§ TASK A: Translate this sentence from the comments on political movements and privilege into Spanish: "However, I do agree that the path of change must be determined by those in the less powerful group."

§ SELECTED EXTRACT:
....

Tuesday, January 20th, 2009 02:03 pm (UTC)
I think it's fairly clear that involvement from all sides is necessary. Everyone has an interest to maintain, and if the group with more power feels that a movement goes against their best interest, they will act to oppose it - and they have the power to do so. If the powerful group is brought onside, they can use their power to enact change.

However, I do agree that the path of change must be determined by those in the less powerful group. A powerful group taking control will certainly run off the rails.
Tuesday, January 20th, 2009 03:14 pm (UTC)
Hello, here via a friend.

What I'm seeing more of, and what pisses me off, more than the idea of privileged groups trying to run the movement to stop the privilege, is people from privileged groups getting their noses out of joint when someone from the non-privileged group points out that something is sexist/racist/offensive.

PARTICULARLY if they're all, "I'm in support of diversity/human rights" and then you point out that something they enjoy as a result of their privilege is trampling on someone else's rights, and suddenly it's not the not-privileged, it's the straight white educated men going, "You're meeean/being unfair/too PC//too stupid to understand that this isn't offensive."
Tuesday, January 20th, 2009 03:39 pm (UTC)
Ayayay ... I'm becoming increasingly cynical vis-a-vis these issues day by day. Your general point is well taken, I guess. Some big questions do arise in my mind.

If you're going to discuss how best to organise political movements, what are your criteria for evaluating them? Presumably, how successful they would be in achieving their goals.

But if they could be set up almost well enough to almost guarantee they would succeed, wouldn't merely setting them up be tantamount to achieving those goals? So shouldn't we be discussing how best to set up the movement that sets up these likely-to-succeed movements ... and then oh shit recursion?

(Or more boldly, isn't it possible that as a non-POC, your public theorising about how to set up an antiracist movement is actually "running" antiracism in and of itself, even if your conclusion is that POC should run the movement? Does that mean your conclusion can't be trusted?)

Likewise if there is to be a power structure within a political movement aimed at altering the power structure without that same movement, how would one go about ensuring the justice of that internal power structure that perhaps is not inclined to rigorously subject itself to its own critiques? (Zimbabwe?)

Regardless of where you draw the line there seems to be a need for some verifiable, trustable entity deemed "external" to the "system" to draw it. And I'm not sure that entity exists. In fact, given the variation in individual experiences, all group-based politics are approximate by definition, and if as you suggest there is no perfect communication of experience, even of closely shared experience, it strikes me that Plato's Revolutionary Committee is made of fail.

....

§ EXERCISE INPUT:
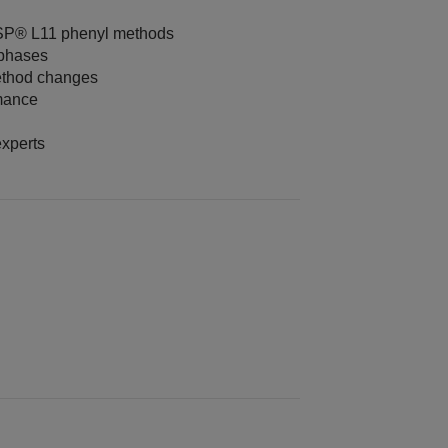
USP® L11 phenyl methods
 phases
ethod changes
rmance
xperts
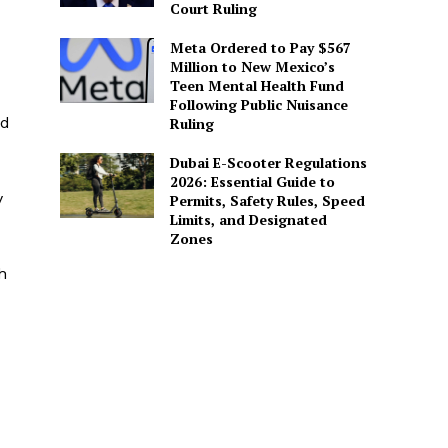
Court Ruling
Meta Ordered to Pay $567
Million to New Mexico’s
Teen Mental Health Fund
Following Public Nuisance
nd
Ruling
Dubai E-Scooter Regulations
2026: Essential Guide to
y
Permits, Safety Rules, Speed
Limits, and Designated
Zones
h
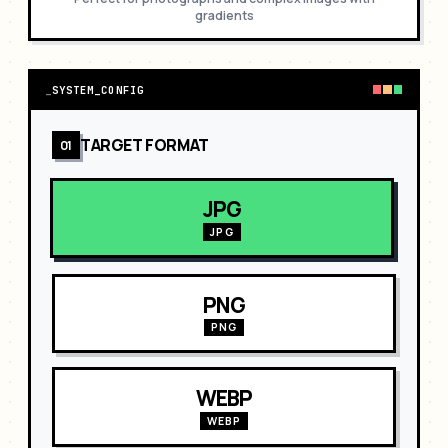
gradients
_
SYSTEM_CONFIG
TARGET FORMAT
01
JPG
JPG
PNG
PNG
WEBP
WEBP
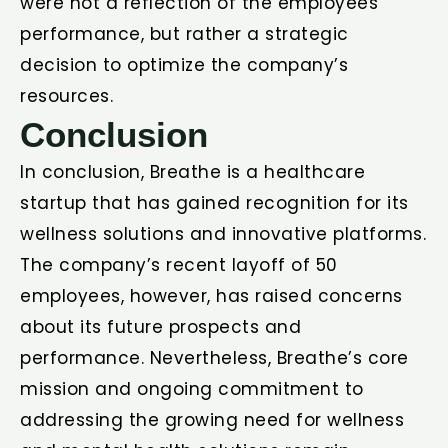
were not a reflection of the employees’
performance, but rather a strategic
decision to optimize the company’s
resources.
Conclusion
In conclusion, Breathe is a healthcare
startup that has gained recognition for its
wellness solutions and innovative platforms.
The company’s recent layoff of 50
employees, however, has raised concerns
about its future prospects and
performance. Nevertheless, Breathe’s core
mission and ongoing commitment to
addressing the growing need for wellness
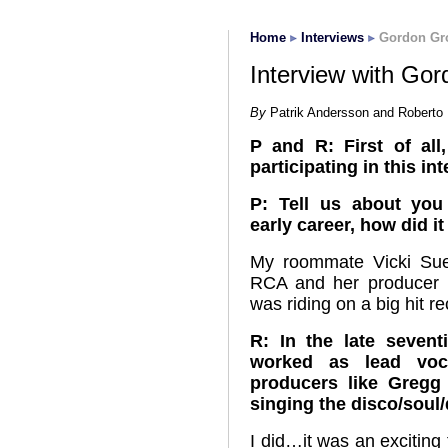
Home
Interviews
Gordon Gr
Interview with Go
By
Patrik Andersson and Roberto 
P and R: First of al
participating in this in
P: Tell us about yo
early career, how did it 
My roommate Vicki Sue
RCA and her producer 
was riding on a big hit r
R: In the late seven
worked as lead voca
producers like Greg
singing the disco/soul
I did…it was an excitin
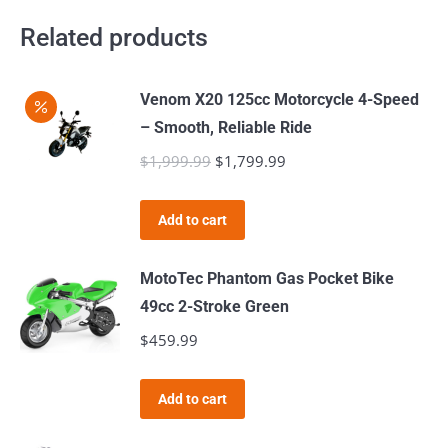
Related products
Venom X20 125cc Motorcycle 4-Speed
– Smooth, Reliable Ride
$
1,999.99
Original
$
1,799.99
Current
price
price
was:
is:
Add to cart
$1,999.99.
$1,799.99.
MotoTec Phantom Gas Pocket Bike
49cc 2-Stroke Green
$
459.99
Add to cart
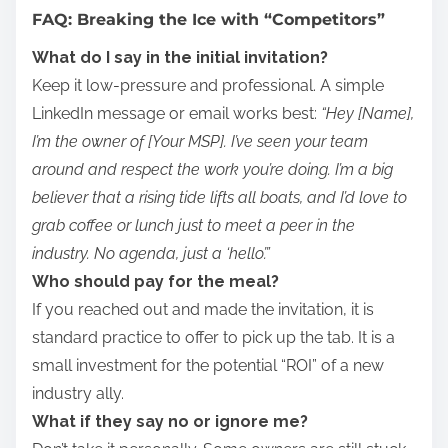
FAQ: Breaking the Ice with “Competitors”
What do I say in the initial invitation?
Keep it low-pressure and professional. A simple
LinkedIn message or email works best:
“Hey [Name],
I’m the owner of [Your MSP]. I’ve seen your team
around and respect the work you’re doing. I’m a big
believer that a rising tide lifts all boats, and I’d love to
grab coffee or lunch just to meet a peer in the
industry. No agenda, just a ‘hello’.”
Who should pay for the meal?
If you reached out and made the invitation, it is
standard practice to offer to pick up the tab. It is a
small investment for the potential “ROI” of a new
industry ally.
What if they say no or ignore me?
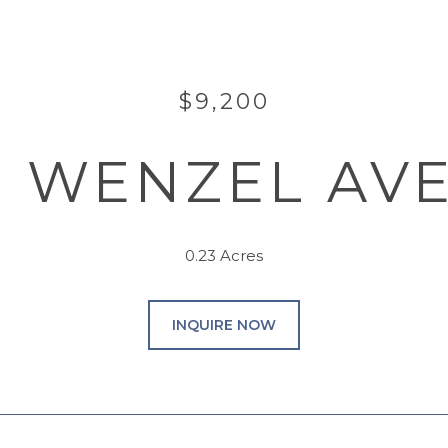
$9,200
11 WENZEL AV
0.23 Acres
INQUIRE NOW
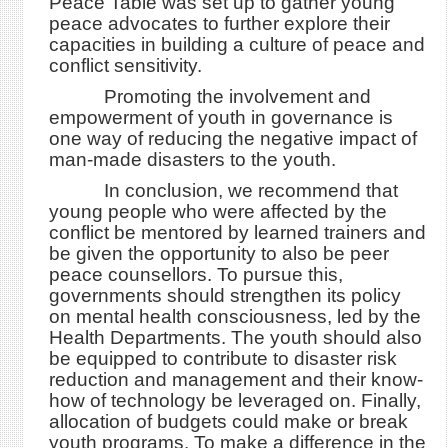
Peace Table was set up to gather young
peace advocates to further explore their
capacities in building a culture of peace and
conflict sensitivity.
Promoting the involvement and
empowerment of youth in governance is
one way of reducing the negative impact of
man-made disasters to the youth.
In conclusion, we recommend that
young people who were affected by the
conflict be mentored by learned trainers and
be given the opportunity to also be peer
peace counsellors. To pursue this,
governments should strengthen its policy
on mental health consciousness, led by the
Health Departments. The youth should also
be equipped to contribute to disaster risk
reduction and management and their know-
how of technology be leveraged on. Finally,
allocation of budgets could make or break
youth programs. To make a difference in the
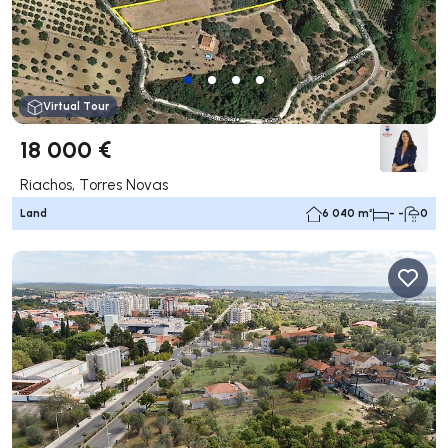
Virtual Tour
18 000 €
Riachos, Torres Novas
Land
6 040 m²
- -
0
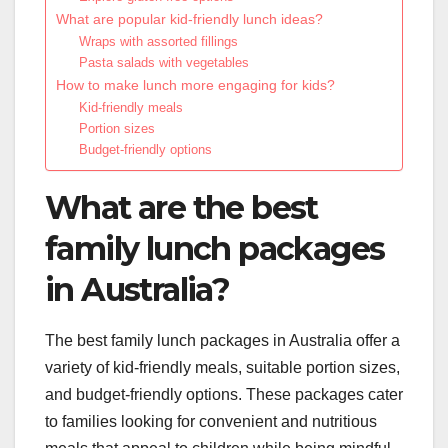
What are popular kid-friendly lunch ideas?
Wraps with assorted fillings
Pasta salads with vegetables
How to make lunch more engaging for kids?
Kid-friendly meals
Portion sizes
Budget-friendly options
What are the best
family lunch packages
in Australia?
The best family lunch packages in Australia offer a
variety of kid-friendly meals, suitable portion sizes,
and budget-friendly options. These packages cater
to families looking for convenient and nutritious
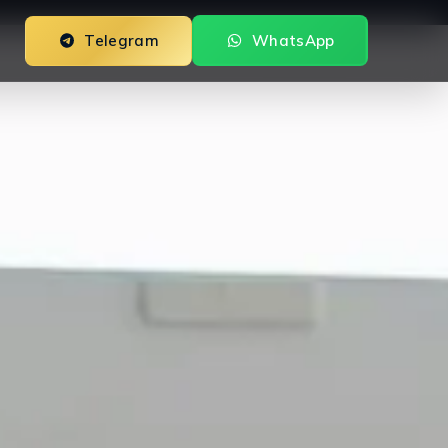
Telegram
WhatsApp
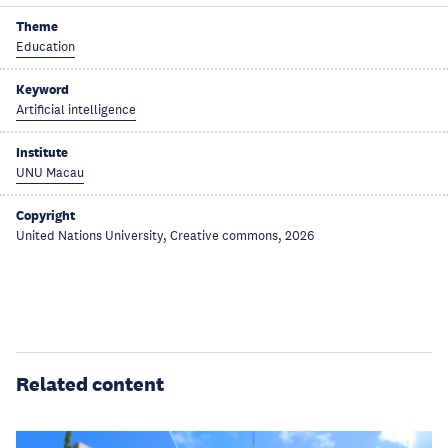
Theme
Education
Keyword
Artificial intelligence
Institute
UNU Macau
Copyright
United Nations University, Creative commons, 2026
Related content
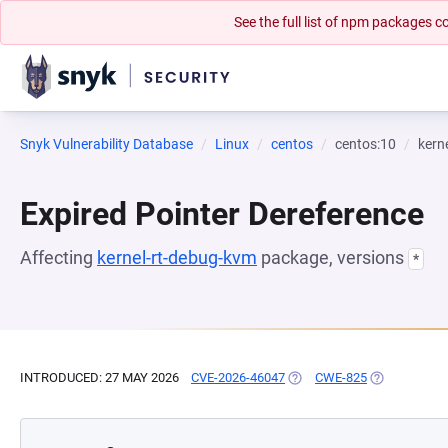
See the full list of npm packages
Snyk Vulnerability Database
Linux
centos
centos:10
kern
Expired Pointer Dereference
Affecting
kernel-rt-debug-kvm
package, versions
*
INTRODUCED: 27 MAY 2026
CVE-2026-46047
(OPENS IN A NEW TAB)
CWE-825
(OPENS IN A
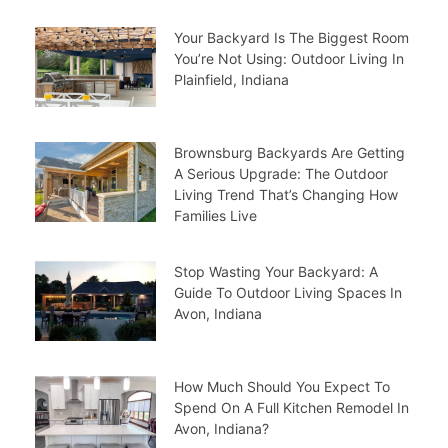
Your Backyard Is The Biggest Room
You’re Not Using: Outdoor Living In
Plainfield, Indiana
Brownsburg Backyards Are Getting
A Serious Upgrade: The Outdoor
Living Trend That’s Changing How
Families Live
Stop Wasting Your Backyard: A
Guide To Outdoor Living Spaces In
Avon, Indiana
How Much Should You Expect To
Spend On A Full Kitchen Remodel In
Avon, Indiana?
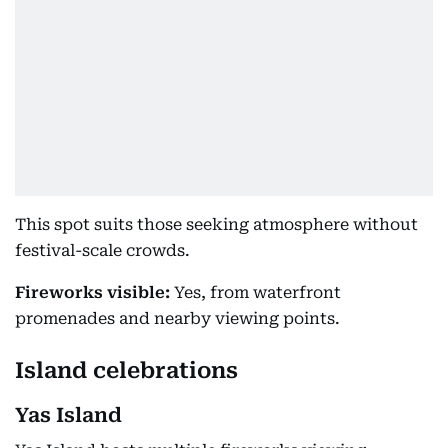
This spot suits those seeking atmosphere without
festival-scale crowds.
Fireworks visible:
Yes, from waterfront
promenades and nearby viewing points.
Island celebrations
Yas Island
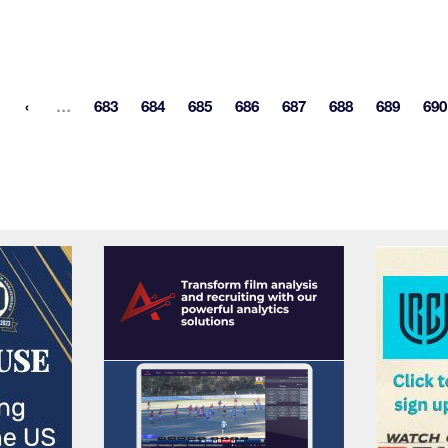
More pages
…
683
684
685
686
687
688
689
690
st page
Page
Page
Page
Page
Page
Page
Page
P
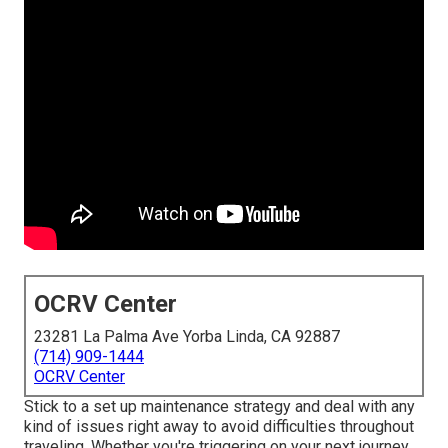
OCRV Center
23281 La Palma Ave Yorba Linda, CA 92887
(714) 909-1444
OCRV Center
Stick to a set up maintenance strategy and deal with any
kind of issues right away to avoid difficulties throughout
traveling. Whether you're triggering on your next journey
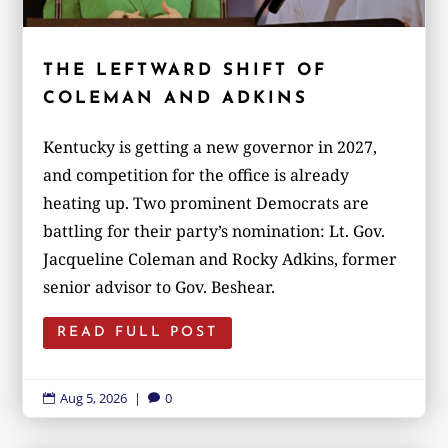
THE LEFTWARD SHIFT OF
COLEMAN AND ADKINS
Kentucky is getting a new governor in 2027,
and competition for the office is already
heating up. Two prominent Democrats are
battling for their party’s nomination: Lt. Gov.
Jacqueline Coleman and Rocky Adkins, former
senior advisor to Gov. Beshear.
READ FULL POST
Aug 5, 2026
|
0


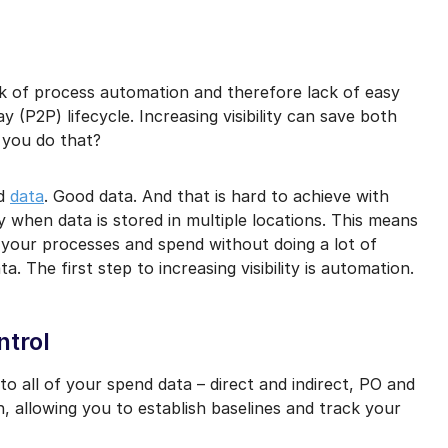
mail marketing at any time via the unsubscribe link on each communication.
 lack of process automation and therefore lack of easy
(P2P) lifecycle. Increasing visibility can save both
 you do that?
ed
data
. Good data. And that is hard to achieve with
 when data is stored in multiple locations. This means
of your processes and spend without doing a lot of
a. The first step to increasing visibility is automation.
ntrol
to all of your spend data – direct and indirect, PO and
, allowing you to establish baselines and track your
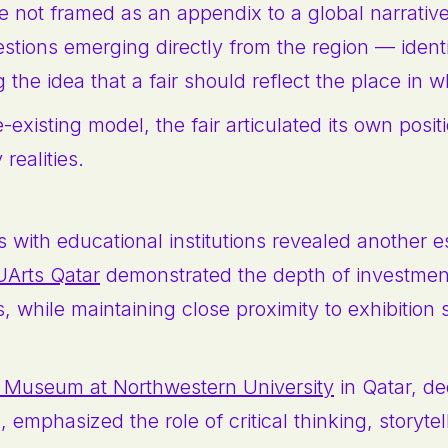
 not framed as an appendix to a global narrative;
stions emerging directly from the region — ident
the idea that a fair should reflect the place in wh
-existing model, the fair articulated its own posi
realities.
e
 with educational institutions revealed another es
Arts Qatar
demonstrated the depth of investment
s, while maintaining close proximity to exhibition
 Museum at Northwestern University
in Qatar, de
mphasized the role of critical thinking, storytel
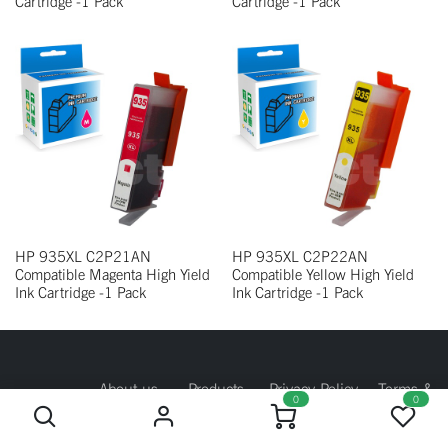
Cartridge -1 Pack
Cartridge -1 Pack
HP 935XL C2P21AN
HP 935XL C2P22AN
Compatible Magenta High Yield
Compatible Yellow High Yield
Ink Cartridge -1 Pack
Ink Cartridge -1 Pack
About us
Products
Privacy Policy
Terms &
0
0
Conditions
Return Policy
Contact us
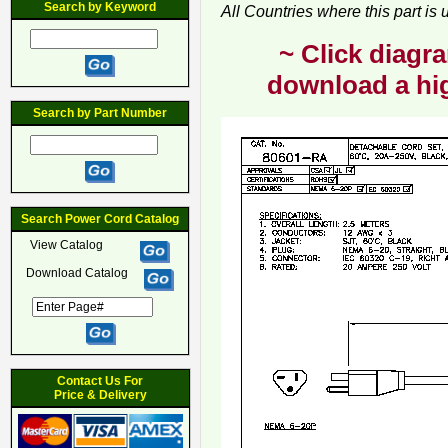
Search by Keyword
All Countries where this part is
~ Click diagra
download a hig
Search by Part Number
Search Power Cord Catalog
View Catalog
Download Catalog
Contact Us For
Price & Delivery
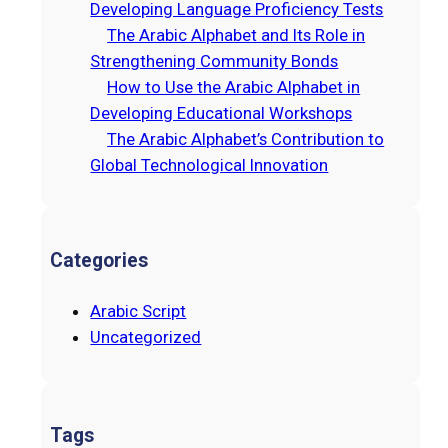
Developing Language Proficiency Tests
The Arabic Alphabet and Its Role in
Strengthening Community Bonds
How to Use the Arabic Alphabet in
Developing Educational Workshops
The Arabic Alphabet’s Contribution to
Global Technological Innovation
Categories
Arabic Script
Uncategorized
Tags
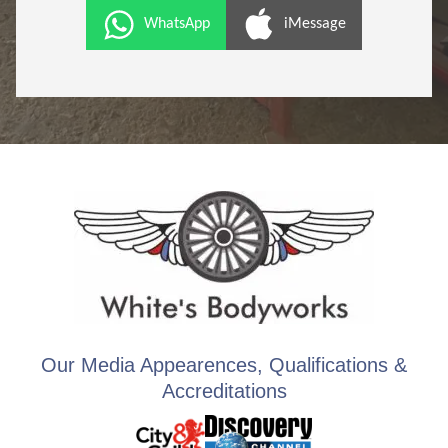
WhatsApp
iMessage
Our Media Appearences, Qualifications &
Accreditations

....

§ TASK B: Print the records starting at their first line and ending at the line that contains "I did…it was an excitin", both ends included, and leave the pictures out.

§ TASK RESULT A: Sin embargo, sí estoy de acuerdo en que el camino del cambio debe ser determinado por quienes forman parte del grupo con menos poder.

§ TASK RESULT B:
USP® L11 phenyl methods
 phases
ethod changes
rmance
xperts
Court Ruling
Meta Ordered to Pay $567
Million to New Mexico’s
Teen Mental Health Fund
Following Public Nuisance
nd
Ruling
Dubai E-Scooter Regulations
2026: Essential Guide to
y
Permits, Safety Rules, Speed
Limits, and Designated
Zones
h
gradients
_
SYSTEM_CONFIG
TARGET FORMAT
01
JPG
JPG
PNG
PNG
WEBP
WEBP
were not a reflection of the employees’
performance, but rather a strategic
decision to optimize the company’s
resources.
Conclusion
In conclusion, Breathe is a healthcare
startup that has gained recognition for its
wellness solutions and innovative platforms.
The company’s recent layoff of 50
employees, however, has raised concerns
about its future prospects and
performance. Nevertheless, Breathe’s core
mission and ongoing commitment to
addressing the growing need for wellness
Home
Interviews
Gordon Gr
Interview with Go
By
Patrik Andersson and Roberto 
P and R: First of al
participating in this in
P: Tell us about yo
early career, how did it 
My roommate Vicki Sue
RCA and her producer 
was riding on a big hit r
R: In the late seven
worked as lead voca
producers like Greg
singing the disco/soul
I did…it was an excitin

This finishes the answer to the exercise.